Let's look at a histogram of the age distribution. What can you tell from the graph?
In [ ]:
fig = plt.figure()
ax = fig.add_subplot(111)
ax.hist(df['Age'], bins = 10, range = (df['Age'].min(),df['Age'].max()))
plt.title('Age distribution')
plt.xlabel('Age')
plt.ylabel('Count of Passengers')
plt.show()
Now let's look at a histogram of the fares. What does it tell you?
In [ ]:
fig = plt.figure()
ax = fig.add_subplot(111)
ax.hist(df['Fare'], bins = 10, range = (df['Fare'].min(),df['Fare'].max()))
plt.title('Fare distribution')
plt.xlabel('Fare')
plt.ylabel('Count of Passengers')
plt.show()
Part of data wrangling is figuring out how to deal with missing values.
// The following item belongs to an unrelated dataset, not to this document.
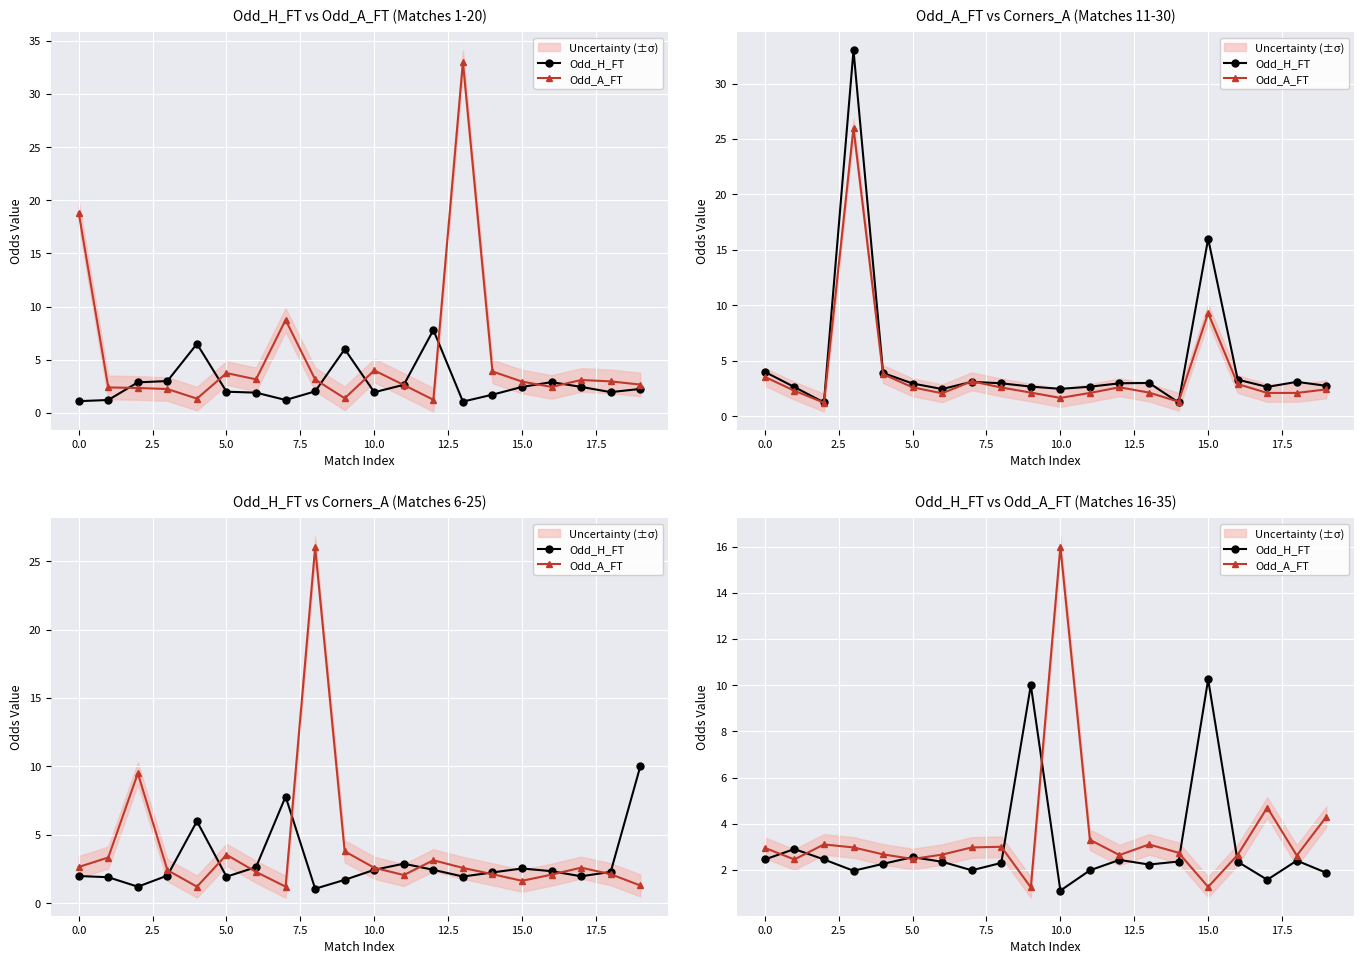

How many distinct data groups are displayed?

2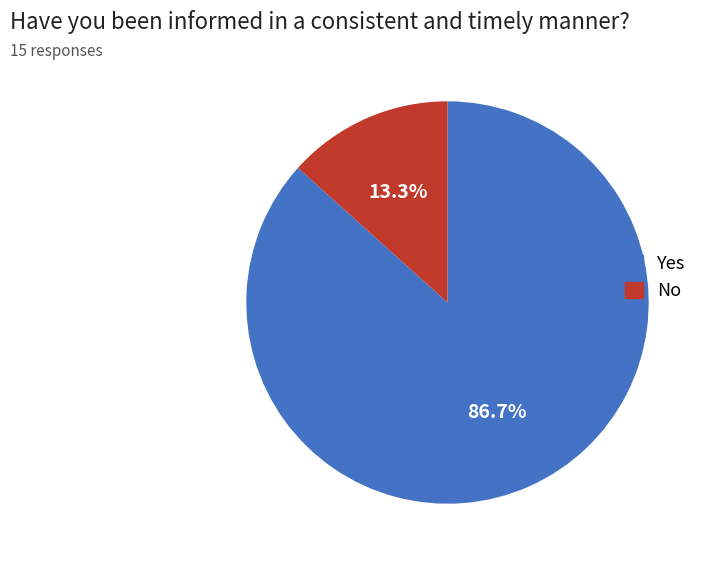

Is No the majority of the pie?

No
But before you decide, think about which variables are likely to be predictive of survival. Which ones do you think will be the best predictors?
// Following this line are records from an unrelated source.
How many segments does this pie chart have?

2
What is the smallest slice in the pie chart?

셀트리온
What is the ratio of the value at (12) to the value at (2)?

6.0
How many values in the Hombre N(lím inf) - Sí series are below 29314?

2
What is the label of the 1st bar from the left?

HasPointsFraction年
Age Age is likely to play a role, so we'll probably want to estimate or 'impute' the missing values in some way.
Fare There are a lot of extremes on the high end and low end for ticket fares. How should we handle them?
Other Variables What do YOU think??
=>YOUR TURN!
Use pandas
to get the sum of all the null values in the Cabin column.
Read the documentation to find out how:
http://pandas.pydata.org/pandas-docs/stable/generated/pandas.isnull.html
http://pandas.pydata.org/pandas-docs/stable/generated/pandas.DataFrame.sum.html
In [6]:
# Use pandas to sum the null Cabin values.
=>YOUR TURN!
Use pandas
to drop the Ticket column.
Read the documentation to find out how:
http://pandas.pydata.org/pandas-docs/stable/generated/pandas.DataFrame.drop.html
In [7]:
# Use pandas to drop the Ticket column.
=>YOUR TURN!
Use pandas
to calculate the mean age and fill all the null values in the Age column with that number..
Read the documentation to find out how:
http://pandas.pydata.org/pandas-docs/stable/generated/pandas.DataFrame.mean.html
http://pandas.pydata.org/pandas-docs/stable/generated/pandas.DataFrame.fillna.html
In [8]:
# Use pandas to get the mean Age.
# Use pandas to fill in the null Age values with the mean.
=>YOUR TURN!
Use pandas
to write your dataframe to our sqlite database.
Read the documentation to find out how:
http://pandas.pydata.org/pandas-docs/stable/generated/pandas.DataFrame.to_sql.html
In [9]:
# Use pandas to save your dataframe to a sqlite database.